In Slovenia, there is a shortage of learning material for training speech models, which poses a barrier to the further development of this field. The solution lies in the development of a tool for the automated retrieval of audio material. This thesis discusses the selection of the Scrapy tool for web crawling, written in Python, and its development. A web crawler is a program or script that automatically browses the web and stores its content. The goal of our crawler is to search for audio and video resources in the Slovenian language. During development, we also focused on compliance with legal and ethical guidelines. Additionally, we delved into the development of a script for searching for transcriptions of recordings.
The research is based on the descriptive method to present existing tools for web crawling. A review of legal acts was conducted, focusing on the Copyright and Related Rights Act and the General Data Protection Regulation. We also examined literature on ethical guidelines for web crawling, methods of embedding audio and video content on web pages and methods of finding similarities between texts.
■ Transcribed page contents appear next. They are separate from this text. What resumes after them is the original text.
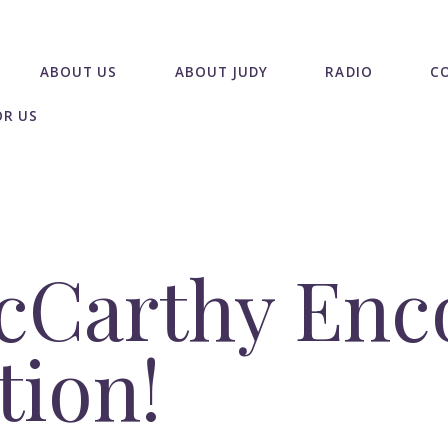
ABOUT US
ABOUT JUDY
RADIO
C
OR US
cCarthy Enc
tion!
The results of the final testing showed that the web crawler can successfully retrieve large quantities of audio and video resources. Of these, 63,6 % of the recordings were in distinct Slovenian speech. We can conclude that the script for searching for transcriptions also works successfully. Transcriptions with a similarity score greater than 0,9 were found for 16 recordings. We have demonstrated that using web crawlers can automate the retrieval of audio recordings. This thesis contributes to the advancement of Slovenian speech technologies, as it indicates how to collect large quantities of audio material more quickly and easily. It also outlines the conditions for doing so legally and in a server friendly manner.
|